Selection =>
= = = =
# DAFF69 - Editorial

Author: ryuusama
Tester: sayan_244, dhrub_kumar, omniking
Editorialist: dedsec_29

Medium

# Prerequisites:

Dynamic Programming (DP)

# Quick Explanation

We can use dynamic programming with states (Number of flowers seen so far, number of flowers chosen so far, number of modifications modified so far)

# Explanation

Define \text{dp}[i][k][d] as, the maximum Hanna power possible if we choose the i^{th} flower and we have chosen k flowers so far and have performed d modifications.

Define \text{RMQ[i][j]} as the range maximum query in the interval [i..j] (inclusive)
Define \text{rmq}[i][j] as the range minimum query in the interval [i..j] (inclusive)
= = = =
Data block =>
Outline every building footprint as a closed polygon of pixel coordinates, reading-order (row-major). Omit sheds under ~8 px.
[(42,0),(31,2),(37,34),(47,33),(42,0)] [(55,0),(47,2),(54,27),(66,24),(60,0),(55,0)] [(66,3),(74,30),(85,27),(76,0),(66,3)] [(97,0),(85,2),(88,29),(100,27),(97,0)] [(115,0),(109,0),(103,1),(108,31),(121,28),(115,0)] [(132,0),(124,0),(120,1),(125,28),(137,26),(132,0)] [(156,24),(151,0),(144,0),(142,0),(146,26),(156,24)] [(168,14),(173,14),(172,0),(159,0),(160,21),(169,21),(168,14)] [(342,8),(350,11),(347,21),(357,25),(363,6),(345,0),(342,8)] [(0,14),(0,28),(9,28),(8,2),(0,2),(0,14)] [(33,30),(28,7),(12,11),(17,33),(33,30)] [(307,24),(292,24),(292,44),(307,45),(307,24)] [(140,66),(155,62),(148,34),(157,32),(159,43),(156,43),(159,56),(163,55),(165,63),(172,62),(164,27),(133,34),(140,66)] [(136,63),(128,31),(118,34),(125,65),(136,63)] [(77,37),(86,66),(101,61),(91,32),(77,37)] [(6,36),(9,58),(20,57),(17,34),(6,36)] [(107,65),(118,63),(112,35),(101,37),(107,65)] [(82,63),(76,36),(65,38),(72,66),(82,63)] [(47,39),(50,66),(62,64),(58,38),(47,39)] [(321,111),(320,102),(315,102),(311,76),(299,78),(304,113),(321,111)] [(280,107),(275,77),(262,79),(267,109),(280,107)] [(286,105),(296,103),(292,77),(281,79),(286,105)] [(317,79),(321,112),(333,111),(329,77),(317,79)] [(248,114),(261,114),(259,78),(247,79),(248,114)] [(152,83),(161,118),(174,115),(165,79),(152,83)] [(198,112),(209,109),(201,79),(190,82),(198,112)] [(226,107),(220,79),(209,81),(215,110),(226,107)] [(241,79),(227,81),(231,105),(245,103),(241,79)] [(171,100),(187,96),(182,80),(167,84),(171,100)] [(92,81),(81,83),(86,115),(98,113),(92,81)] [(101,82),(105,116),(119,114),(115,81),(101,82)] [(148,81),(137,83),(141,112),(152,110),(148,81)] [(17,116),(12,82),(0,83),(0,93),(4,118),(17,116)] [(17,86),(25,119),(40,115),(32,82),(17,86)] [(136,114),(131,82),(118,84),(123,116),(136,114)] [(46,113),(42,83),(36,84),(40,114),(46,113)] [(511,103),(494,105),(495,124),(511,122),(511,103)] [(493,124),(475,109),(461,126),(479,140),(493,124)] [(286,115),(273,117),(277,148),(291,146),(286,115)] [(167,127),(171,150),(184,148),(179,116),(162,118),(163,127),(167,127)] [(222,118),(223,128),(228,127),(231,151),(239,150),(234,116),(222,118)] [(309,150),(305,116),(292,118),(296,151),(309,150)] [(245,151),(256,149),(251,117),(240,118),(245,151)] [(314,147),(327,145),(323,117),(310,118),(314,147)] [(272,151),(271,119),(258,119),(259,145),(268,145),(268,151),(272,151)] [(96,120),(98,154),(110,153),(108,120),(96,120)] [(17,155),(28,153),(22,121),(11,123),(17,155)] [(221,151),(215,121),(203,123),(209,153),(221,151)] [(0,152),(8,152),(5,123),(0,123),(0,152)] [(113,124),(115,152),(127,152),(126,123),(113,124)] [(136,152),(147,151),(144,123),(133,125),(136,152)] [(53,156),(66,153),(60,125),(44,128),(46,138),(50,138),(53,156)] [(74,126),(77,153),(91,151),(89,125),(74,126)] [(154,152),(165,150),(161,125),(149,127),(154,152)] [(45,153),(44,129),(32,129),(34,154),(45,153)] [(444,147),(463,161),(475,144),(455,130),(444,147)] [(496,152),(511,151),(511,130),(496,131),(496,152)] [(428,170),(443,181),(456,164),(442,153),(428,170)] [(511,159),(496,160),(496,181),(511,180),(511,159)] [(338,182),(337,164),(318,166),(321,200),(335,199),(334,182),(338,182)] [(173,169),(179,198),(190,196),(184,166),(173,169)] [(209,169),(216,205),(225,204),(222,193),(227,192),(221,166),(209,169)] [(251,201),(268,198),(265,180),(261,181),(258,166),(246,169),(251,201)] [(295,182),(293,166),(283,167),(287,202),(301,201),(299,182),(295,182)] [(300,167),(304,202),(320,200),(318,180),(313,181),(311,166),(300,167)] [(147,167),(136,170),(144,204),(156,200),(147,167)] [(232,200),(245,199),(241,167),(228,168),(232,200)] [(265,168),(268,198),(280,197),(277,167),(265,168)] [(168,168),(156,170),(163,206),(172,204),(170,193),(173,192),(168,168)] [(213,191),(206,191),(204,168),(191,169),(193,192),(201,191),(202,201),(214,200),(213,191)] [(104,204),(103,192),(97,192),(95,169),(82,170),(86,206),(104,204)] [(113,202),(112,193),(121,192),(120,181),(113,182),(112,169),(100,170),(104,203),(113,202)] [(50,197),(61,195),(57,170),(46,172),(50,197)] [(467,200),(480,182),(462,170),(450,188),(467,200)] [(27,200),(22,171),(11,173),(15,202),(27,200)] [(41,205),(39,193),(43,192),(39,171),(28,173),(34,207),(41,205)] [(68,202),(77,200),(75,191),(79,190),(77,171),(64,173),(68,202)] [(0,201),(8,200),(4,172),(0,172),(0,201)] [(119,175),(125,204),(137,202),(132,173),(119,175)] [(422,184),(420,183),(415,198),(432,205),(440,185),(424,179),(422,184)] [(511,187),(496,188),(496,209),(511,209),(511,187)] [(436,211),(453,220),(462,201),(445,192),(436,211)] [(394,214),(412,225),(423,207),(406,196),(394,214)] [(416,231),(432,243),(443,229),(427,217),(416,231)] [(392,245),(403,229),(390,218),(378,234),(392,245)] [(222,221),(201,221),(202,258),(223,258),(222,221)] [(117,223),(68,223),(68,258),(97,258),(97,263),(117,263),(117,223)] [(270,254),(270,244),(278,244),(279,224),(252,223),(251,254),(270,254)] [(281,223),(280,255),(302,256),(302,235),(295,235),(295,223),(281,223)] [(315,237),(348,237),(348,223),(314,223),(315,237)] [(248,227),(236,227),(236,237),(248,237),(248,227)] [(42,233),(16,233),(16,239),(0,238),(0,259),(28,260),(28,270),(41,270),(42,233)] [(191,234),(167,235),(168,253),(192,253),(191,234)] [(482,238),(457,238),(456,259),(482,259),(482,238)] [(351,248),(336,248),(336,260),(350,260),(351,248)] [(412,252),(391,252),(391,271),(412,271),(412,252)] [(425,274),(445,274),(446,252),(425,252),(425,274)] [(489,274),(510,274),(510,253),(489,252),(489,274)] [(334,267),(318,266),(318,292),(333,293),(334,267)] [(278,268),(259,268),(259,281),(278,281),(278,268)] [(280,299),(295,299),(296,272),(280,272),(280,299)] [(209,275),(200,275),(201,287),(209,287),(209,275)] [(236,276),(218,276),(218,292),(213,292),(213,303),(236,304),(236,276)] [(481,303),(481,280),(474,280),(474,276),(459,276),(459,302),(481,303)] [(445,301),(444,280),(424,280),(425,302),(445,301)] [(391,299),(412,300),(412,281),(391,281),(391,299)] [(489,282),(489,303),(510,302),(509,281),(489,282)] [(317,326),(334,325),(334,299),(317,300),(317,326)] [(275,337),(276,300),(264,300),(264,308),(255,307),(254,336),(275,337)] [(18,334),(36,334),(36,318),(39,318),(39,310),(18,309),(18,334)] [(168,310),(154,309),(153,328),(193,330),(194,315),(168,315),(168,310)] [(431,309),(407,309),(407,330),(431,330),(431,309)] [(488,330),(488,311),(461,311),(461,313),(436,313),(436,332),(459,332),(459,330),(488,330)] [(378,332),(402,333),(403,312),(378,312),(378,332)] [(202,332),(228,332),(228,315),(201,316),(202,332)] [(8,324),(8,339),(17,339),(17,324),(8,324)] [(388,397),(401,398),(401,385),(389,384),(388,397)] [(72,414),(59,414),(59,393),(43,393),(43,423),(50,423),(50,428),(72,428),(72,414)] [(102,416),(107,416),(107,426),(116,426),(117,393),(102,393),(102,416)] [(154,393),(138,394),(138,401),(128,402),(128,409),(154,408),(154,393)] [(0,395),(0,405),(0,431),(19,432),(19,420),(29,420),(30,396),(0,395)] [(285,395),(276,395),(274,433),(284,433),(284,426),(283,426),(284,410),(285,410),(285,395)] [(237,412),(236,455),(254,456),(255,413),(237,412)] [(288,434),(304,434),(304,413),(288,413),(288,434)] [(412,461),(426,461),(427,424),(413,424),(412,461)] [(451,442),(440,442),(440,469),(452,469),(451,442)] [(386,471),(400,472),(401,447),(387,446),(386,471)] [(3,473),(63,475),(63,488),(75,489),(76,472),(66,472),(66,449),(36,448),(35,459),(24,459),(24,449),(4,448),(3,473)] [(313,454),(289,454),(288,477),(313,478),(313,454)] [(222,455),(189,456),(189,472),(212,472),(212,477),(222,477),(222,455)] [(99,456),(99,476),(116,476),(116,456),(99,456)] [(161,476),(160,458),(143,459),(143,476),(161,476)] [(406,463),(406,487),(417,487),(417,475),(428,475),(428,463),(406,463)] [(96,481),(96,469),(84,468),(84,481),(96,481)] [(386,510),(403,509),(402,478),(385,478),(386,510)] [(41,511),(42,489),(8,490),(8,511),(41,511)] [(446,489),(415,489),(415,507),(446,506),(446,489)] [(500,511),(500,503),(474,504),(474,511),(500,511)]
= = = =
Tasks to perform =>
#1 For each statement about the DAFF69 editorial, answer yes or no and quote the words of the editorial that decide it: (a) dynamic programming is listed as a prerequisite; (b) the problem is marked as Hard; (c) rmq[i][j] is defined as a range maximum query.
#2 Carry on the DAFF69 editorial from its final line.
The listing bears no relation to the DAFF69 editorial.

Answers provided =>
#1
(a) Yes: "Dynamic Programming (DP)"
(b) No: "Medium"
(c) No: "Define \text{rmq}[i][j] as the range minimum query in the interval [i..j] (inclusive)"

#2
Define \text{util}[i][j][c] as the maximum value of \text{RMQ}[i][j] - \text{rmq}[i][j] by making exactly c modifications in the interval [i..j].

Then,

\text{RMQ}[i][j] = \max_{i \leq k \leq j} a_k
\text{rmq}[i][j] = \min_{i \leq k \leq j} a_k

\text{dp}[i][k][d] = \max_{0 \leq j \lt i}\max_{0 \leq c \leq i-j}(\text{dp}[j][k-1][d-c] + \text{util}[j+1][i][c])

considering 0-based indexing.

Calculating dp[i][k][d] by considering all values of c will certainly not fit in the time limit. So how do we optimize it?

We can make the observation that in any interval [i..j], to maximize the value of \text{RMQ}[i][j] - \text{rmq}[i][j], we will at most need 2 modifications. This is because with 1 modification, an element a_k may become the maximum in the interval, and with another modification, an element may become the minimum in the interval. Hence we should consider only the values 0, 1 and 2 for c.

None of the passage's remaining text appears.